━━ TEXT SHOWN
EPA initiated consultation with Tribal officials early in the process of developing this regulation to permit them to have meaningful and timely input into its development. EPA sent an invitation to consult to each Region 5 Tribe on August 15, 2012, along with a copy of the proposed taconite FIP Federal Register notice. Conference calls were held on the taconite FIP proposal on August 22, 2012 and September 12, 2012 to provide all Region 5 Tribes with more information on the proposed rulemaking and an opportunity to ask questions of EPA technical staff and request individual consultation if desired. Four Region 5 Tribes participated in the August 22, 2012 call. Two Region 5 Tribes participated in the September 12, 2012 discussion. One Region 5 Tribe provided verbal testimony at the public hearing held on the proposed taconite FIP rulemaking on August 29, 2012. One Region 5 Tribal Chair expressed appreciation for the discussions held with the Tribes and gratitude for EPA's careful consideration of the regional haze situation in northeast Minnesota.

G. Executive Order 13045: Protection of Children From Environmental Health Risks and Safety Risks

EPA interprets Executive Order 13045 (62 FR 19885, April 23, 1997) as applying only to those regulatory actions that concern health or safety risks, such that the analysis required under section 5-501 of the executive order has the potential to influence the regulation. This action is not subject to Executive Order 13045 because it implements specific standards established by Congress in statutes. However, to the extent this rule will limit emissions, the rule will have a beneficial effect on children's health by reducing air pollution.

H. Executive Order 13211: Actions Concerning Regulations That Significantly Affect Energy Supply, Distribution, or Use

This action is not subject to Executive Order 13211 (66 FR 28355, May 22, 2001) because it is not a significant regulatory action under Executive Order 12866.Start Printed Page 8733

I. National Technology Transfer and Advancement Act

Section 12(d) of the National Technology Transfer and Advancement Act of 1995 (“NTTAA”), Public Law 104-113, 12(d) (15 U.S.C. 272 note) directs EPA to use voluntary consensus standards in its regulatory activities unless to do so would be inconsistent with applicable law or otherwise impractical. Voluntary consensus standards are technical standards (e.g., materials specifications, test methods, sampling procedures, and business practices) that are developed or adopted by voluntary consensus standards bodies. NTTAA directs EPA to provide Congress, through OMB, explanations when the Agency decides not to use available and applicable voluntary consensus standards.
━━━━
JOB 1:
Will you duplicate the records below word for word, from the line containing "name author: Hayek" through the final line of the records, with both of those lines included?
JOB 2:
Can you pick up the passage above on EPA's taconite rulemaking and continue it past its last sentence?
━━ SUPPLIED RECORDS
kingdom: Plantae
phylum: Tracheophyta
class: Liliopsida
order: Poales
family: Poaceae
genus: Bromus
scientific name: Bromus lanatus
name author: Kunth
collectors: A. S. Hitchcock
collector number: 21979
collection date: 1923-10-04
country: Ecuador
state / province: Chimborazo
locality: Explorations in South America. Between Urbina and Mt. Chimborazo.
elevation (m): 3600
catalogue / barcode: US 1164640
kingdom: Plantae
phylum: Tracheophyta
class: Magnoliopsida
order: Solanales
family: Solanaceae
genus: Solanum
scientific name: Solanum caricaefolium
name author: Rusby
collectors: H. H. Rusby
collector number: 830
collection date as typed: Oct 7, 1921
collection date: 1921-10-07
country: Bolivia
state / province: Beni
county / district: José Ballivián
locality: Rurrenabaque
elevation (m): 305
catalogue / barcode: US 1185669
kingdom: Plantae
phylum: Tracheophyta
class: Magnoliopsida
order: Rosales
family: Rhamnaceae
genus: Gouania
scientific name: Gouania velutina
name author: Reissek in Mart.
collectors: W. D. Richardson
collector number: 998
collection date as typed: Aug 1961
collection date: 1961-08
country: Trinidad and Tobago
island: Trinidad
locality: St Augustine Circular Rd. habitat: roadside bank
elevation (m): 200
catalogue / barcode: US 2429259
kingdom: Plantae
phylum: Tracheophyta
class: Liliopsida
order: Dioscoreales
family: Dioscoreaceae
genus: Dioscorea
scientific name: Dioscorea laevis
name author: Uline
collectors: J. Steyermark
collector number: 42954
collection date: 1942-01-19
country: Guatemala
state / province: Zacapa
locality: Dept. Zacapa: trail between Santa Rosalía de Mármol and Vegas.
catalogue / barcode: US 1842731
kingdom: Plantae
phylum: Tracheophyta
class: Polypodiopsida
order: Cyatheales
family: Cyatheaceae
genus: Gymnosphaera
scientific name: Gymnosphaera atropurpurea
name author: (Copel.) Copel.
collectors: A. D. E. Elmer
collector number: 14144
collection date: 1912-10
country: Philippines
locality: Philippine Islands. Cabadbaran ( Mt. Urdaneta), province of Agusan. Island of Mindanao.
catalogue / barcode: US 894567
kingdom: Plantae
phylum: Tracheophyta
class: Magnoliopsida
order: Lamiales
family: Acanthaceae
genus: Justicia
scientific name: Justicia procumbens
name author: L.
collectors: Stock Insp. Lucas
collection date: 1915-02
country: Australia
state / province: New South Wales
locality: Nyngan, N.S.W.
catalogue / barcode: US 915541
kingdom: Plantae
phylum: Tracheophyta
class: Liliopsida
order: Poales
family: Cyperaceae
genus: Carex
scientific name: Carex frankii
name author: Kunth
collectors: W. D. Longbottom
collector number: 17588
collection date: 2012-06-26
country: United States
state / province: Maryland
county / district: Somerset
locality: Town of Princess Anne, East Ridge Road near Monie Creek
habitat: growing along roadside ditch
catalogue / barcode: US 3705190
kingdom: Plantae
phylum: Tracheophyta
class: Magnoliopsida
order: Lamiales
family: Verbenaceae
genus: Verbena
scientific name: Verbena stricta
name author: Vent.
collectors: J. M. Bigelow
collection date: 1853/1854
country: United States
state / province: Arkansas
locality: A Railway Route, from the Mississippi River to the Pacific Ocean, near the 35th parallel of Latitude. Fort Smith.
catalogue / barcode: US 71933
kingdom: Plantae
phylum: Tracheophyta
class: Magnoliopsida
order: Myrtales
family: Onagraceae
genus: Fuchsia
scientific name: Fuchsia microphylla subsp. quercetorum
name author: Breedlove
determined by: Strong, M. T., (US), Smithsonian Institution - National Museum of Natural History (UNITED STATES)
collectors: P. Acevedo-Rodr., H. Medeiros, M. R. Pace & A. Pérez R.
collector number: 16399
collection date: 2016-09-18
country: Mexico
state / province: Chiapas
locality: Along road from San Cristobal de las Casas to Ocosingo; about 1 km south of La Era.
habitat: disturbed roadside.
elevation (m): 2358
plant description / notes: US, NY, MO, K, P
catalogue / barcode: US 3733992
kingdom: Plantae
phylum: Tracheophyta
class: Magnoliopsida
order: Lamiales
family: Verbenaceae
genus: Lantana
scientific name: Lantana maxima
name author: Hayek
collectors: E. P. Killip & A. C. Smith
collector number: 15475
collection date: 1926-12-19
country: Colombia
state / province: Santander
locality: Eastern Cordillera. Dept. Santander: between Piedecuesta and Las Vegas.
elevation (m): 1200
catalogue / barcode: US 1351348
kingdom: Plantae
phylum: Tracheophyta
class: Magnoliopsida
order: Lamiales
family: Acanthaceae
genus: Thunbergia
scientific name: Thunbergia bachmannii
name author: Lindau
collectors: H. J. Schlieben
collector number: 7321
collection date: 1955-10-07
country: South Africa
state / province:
━━━━
WRITTEN ANSWER 1:
name author: Hayek
collectors: E. P. Killip & A. C. Smith
collector number: 15475
collection date: 1926-12-19
country: Colombia
state / province: Santander
locality: Eastern Cordillera. Dept. Santander: between Piedecuesta and Las Vegas.
elevation (m): 1200
catalogue / barcode: US 1351348
kingdom: Plantae
phylum: Tracheophyta
class: Magnoliopsida
order: Lamiales
family: Acanthaceae
genus: Thunbergia
scientific name: Thunbergia bachmannii
name author: Lindau
collectors: H. J. Schlieben
collector number: 7321
collection date: 1955-10-07
country: South Africa
state / province:

WRITTEN ANSWER 2:
This action does not involve technical standards. Today's action does not require the public to perform activities conducive to the use of voluntary consensus standards. Therefore, EPA did not consider the use of any voluntary consensus standards.

J. Executive Order 12898: Federal Actions To Address Environmental Justice in Minority Populations and Low-Income Populations

Executive Order 12898 (59 FR 7629, February 16, 1994) establishes federal executive policy on environmental justice. Its main provision directs federal agencies, to the greatest extent practicable and permitted by law, to make environmental justice part of their mission by identifying and addressing, as appropriate, disproportionately high and adverse human health or environmental effects of their programs, policies, and activities on minority populations and low-income populations in the United States.

We have determined that this rule will not have disproportionately high and adverse human health or environmental effects on minority or low-income populations because it increases the level of environmental protection for all affected populations without having any disproportionately high and adverse human health or environmental effects on any population, including any minority or low-income population. This rule limits emissions from seven facilities.

K. Congressional Review Act

The Congressional Review Act, 5 U.S.C 801 et seq., as added by the Small Business Regulatory Enforcement Fairness Act of 1996, generally provides that before a rule may take effect, the agency promulgating the rule must submit a rule report, which includes a copy of the rule, to each House of the Congress and to the Comptroller General of the United States. Section 804 exempts from section 801 the following types of rules: (1) Rules of particular applicability; (2) rules relating to agency management or personnel; and (3) rules of agency organization, procedure, or practice that do not substantially affect the rights or obligations of non-agency parties. 5 U.S.C. 804(3). EPA is not required to submit a rule report regarding today's action under section 801 because this is a rule of particular applicability.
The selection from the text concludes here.